** Passage provided follows **

3.02. Conditions to Seller's Obligations. The
obligations of Seller to sell and deliver the Shares to Buyer
are subject to the satisfaction (or waiver by Seller) of the
following conditions as of the Closing Date:
(a) The representations and warranties of Buyer made
in this Agreement shall be true and correct in all respects as
of the date hereof and at and as of the Closing Date as though
then made.
(b) Buyer shall have performed or complied in all
respects with all of the covenants and agreements required to
be performed or complied with by it under this Agreement at or
prior to the Closing.
(c) All permits, consents, approvals, licenses,
orders or authorizations of, and registrations, declarations
and filings with, any Governmental Entity that are set forth on
the Governmental Consents Schedule or that are required to be
obtained or made in connection with the execution, delivery or
performance of this Agreement by the Companies or Seller or the
consummation by the Companies or Seller of any of the
transactions contemplated hereby shall have been duly obtained
or made.
(d) No action or proceeding by or before any
Governmental Entity shall be pending or threatened challenging
or seeking to restrain or prohibit the purchase and sale of any
of the Shares or any of the transactions contemplated by this
Agreement or seeking to obtain damages from Seller in
connection with the purchase and sale of the Shares or any of
the other transactions contemplated by this Agreement.
(e) No statute, rule, regulation, executive order,
decree, temporary restraining order, preliminary injunction,
permanent injunction or other order enacted, entered,
promulgated, enforced or issued by any Governmental Entity or
other legal restraint or prohibition preventing the purchase
and sale of any of the Shares shall be in effect.
(f) Buyer shall have delivered to Seller a
certificate in the form set forth as Exhibit F attached hereto,
dated the Closing Date, stating that the preconditions
specified in subsections (a) through (e) of this Section 3.02
inclusive, except as they expressly relate to any of the
Companies or Seller, have been satisfied.
(g) Buyer shall have delivered to Seller a guarantee by Zurich
Payroll Solutions Limited, in form and substance satisfactory
to Seller, of the obligations of Buyer hereunder and under the
Buyer Note.
Article IV
Seller Representations and Warranties
Seller represents and warrants to Buyer that:
4.01. Organization and Corporate Power. Seller
is a corporation duly organized, validly existing and in good
standing under the laws of the State of New York. Daton is a
corporation duly organized, validly existing and in good
standing under the laws of California. Pay USA is a
corporation duly organized, validly existing and in good
standing under the laws of the State of New York. NEDS is a
corporation duly organized, validly existing and in good
standing under the laws of the State of New York. Key-ACA is a
corporation duly organized, validly existing and in good
standing under the laws of the State of New York. Each of the
Companies and Seller has all requisite corporate power and
authority and all authorizations, licenses and permits
necessary to own, lease or otherwise hold and operate its
properties and assets and to carry on its businesses as now
conducted and is duly qualified and in good standing to do
business as a foreign corporation in every jurisdiction in
which its ownership, leasing or holding of property or assets
or the conduct or nature of its business requires it to so
qualify, except where the failure to hold such authorizations,
licenses and permits or to be so qualified, individually or in
the aggregate, would not have a Material Adverse Effect. A
list of the jurisdictions in which each of the Companies is
qualified to do business as a foreign corporation is set forth
on the Foreign Jurisdiction Schedule attached hereto.

** End of Passage provided **
** Listed records follows **

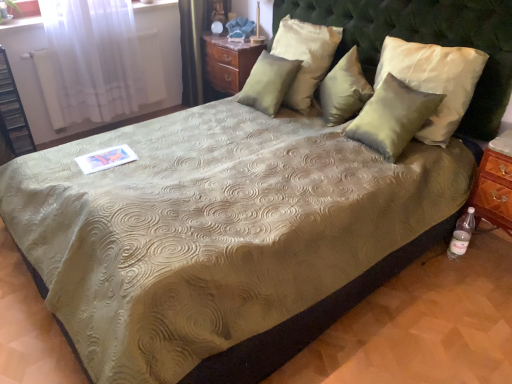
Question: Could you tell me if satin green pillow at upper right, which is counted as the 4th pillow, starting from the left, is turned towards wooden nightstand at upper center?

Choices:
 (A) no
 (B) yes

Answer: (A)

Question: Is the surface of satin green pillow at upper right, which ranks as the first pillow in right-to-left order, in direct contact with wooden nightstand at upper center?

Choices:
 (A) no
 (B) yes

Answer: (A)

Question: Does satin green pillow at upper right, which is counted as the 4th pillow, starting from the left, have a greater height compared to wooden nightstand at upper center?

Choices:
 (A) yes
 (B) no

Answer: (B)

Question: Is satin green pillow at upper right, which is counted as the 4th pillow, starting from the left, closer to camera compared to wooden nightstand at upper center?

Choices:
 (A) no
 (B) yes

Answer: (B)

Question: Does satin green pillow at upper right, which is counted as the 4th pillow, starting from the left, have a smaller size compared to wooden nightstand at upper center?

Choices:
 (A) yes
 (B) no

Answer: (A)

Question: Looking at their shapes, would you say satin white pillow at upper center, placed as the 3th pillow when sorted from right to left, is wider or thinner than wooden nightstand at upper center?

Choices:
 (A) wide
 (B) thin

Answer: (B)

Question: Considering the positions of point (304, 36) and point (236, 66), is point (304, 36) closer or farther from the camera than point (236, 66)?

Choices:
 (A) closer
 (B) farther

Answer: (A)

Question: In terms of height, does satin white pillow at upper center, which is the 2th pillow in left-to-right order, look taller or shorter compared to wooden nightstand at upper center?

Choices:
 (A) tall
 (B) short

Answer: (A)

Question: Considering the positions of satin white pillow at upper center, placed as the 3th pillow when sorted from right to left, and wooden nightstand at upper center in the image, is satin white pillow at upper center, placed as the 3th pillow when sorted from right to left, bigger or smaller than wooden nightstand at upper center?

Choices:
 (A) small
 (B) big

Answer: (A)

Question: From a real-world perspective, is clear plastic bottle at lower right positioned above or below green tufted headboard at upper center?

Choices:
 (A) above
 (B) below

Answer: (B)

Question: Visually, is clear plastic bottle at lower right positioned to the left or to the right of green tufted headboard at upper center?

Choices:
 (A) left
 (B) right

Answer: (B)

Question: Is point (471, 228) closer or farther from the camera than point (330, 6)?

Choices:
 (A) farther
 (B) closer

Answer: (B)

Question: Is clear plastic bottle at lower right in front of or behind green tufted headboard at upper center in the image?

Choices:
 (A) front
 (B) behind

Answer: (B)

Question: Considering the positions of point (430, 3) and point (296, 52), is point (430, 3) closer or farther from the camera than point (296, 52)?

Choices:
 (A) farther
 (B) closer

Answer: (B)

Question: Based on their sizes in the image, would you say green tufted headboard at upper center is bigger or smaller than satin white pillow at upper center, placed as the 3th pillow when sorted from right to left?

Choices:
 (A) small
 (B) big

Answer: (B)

** End of Listed records **
** Listed records follows **

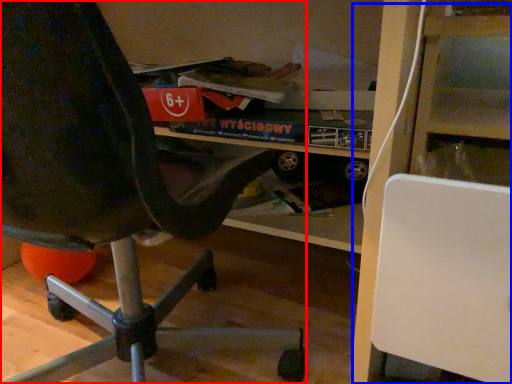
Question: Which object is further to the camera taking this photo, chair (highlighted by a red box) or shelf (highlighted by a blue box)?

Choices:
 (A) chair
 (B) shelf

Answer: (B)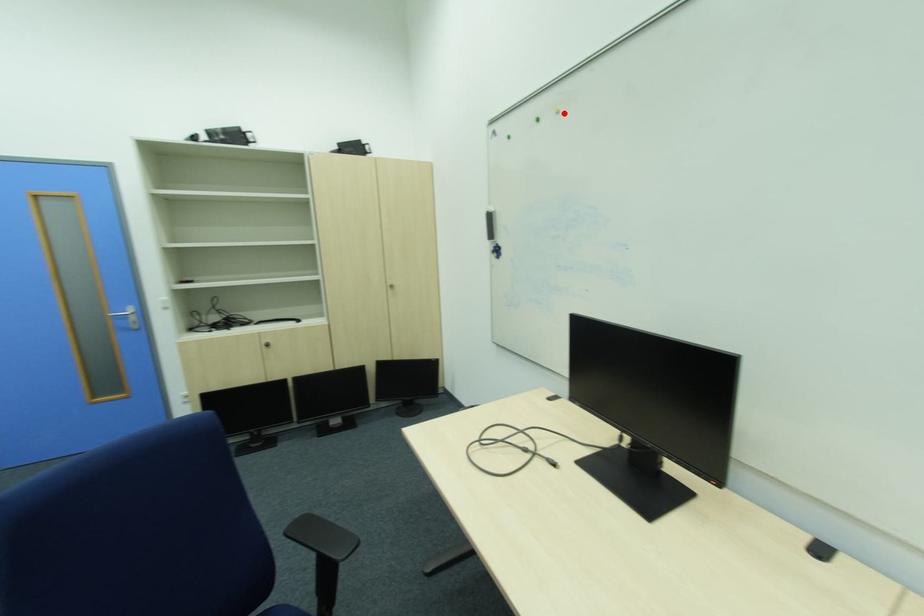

** End of Listed records **

**Assignment A:** Using the purchase agreement excerpt, decide whether each statement agrees with it, answering yes or no and quoting the deciding words: (i) Daton is organized under the laws of California; (ii) the guarantee by Zurich Payroll Solutions Limited must be in form and substance satisfactory to Buyer; (iii) the certificate Buyer delivers under subsection (f) must be dated the Closing Date.
**Assignment B:** Render this sentence from the purchase agreement excerpt in Spanish: "Pay USA is a corporation duly organized, validly existing and in good standing under the laws of the State of New York."
**Assignment C:** Transcribe the part of the purchase agreement excerpt that opens with the words containing "(e) No statute, rule, regulation, executive" and closes with "have been satisfied.".

**Task answer A:**
(i) Yes: "Daton is a corporation duly organized, validly existing and in good standing under the laws of California."
(ii) No: "in form and substance satisfactory to Seller"
(iii) Yes: "dated the Closing Date"

**Task answer B:** Pay USA es una sociedad debidamente constituida, con existencia válida y en regla conforme a las leyes del Estado de Nueva York.

**Task answer C:**
(e) No statute, rule, regulation, executive order,
decree, temporary restraining order, preliminary injunction,
permanent injunction or other order enacted, entered,
promulgated, enforced or issued by any Governmental Entity or
other legal restraint or prohibition preventing the purchase
and sale of any of the Shares shall be in effect.
(f) Buyer shall have delivered to Seller a
certificate in the form set forth as Exhibit F attached hereto,
dated the Closing Date, stating that the preconditions
specified in subsections (a) through (e) of this Section 3.02
inclusive, except as they expressly relate to any of the
Companies or Seller, have been satisfied.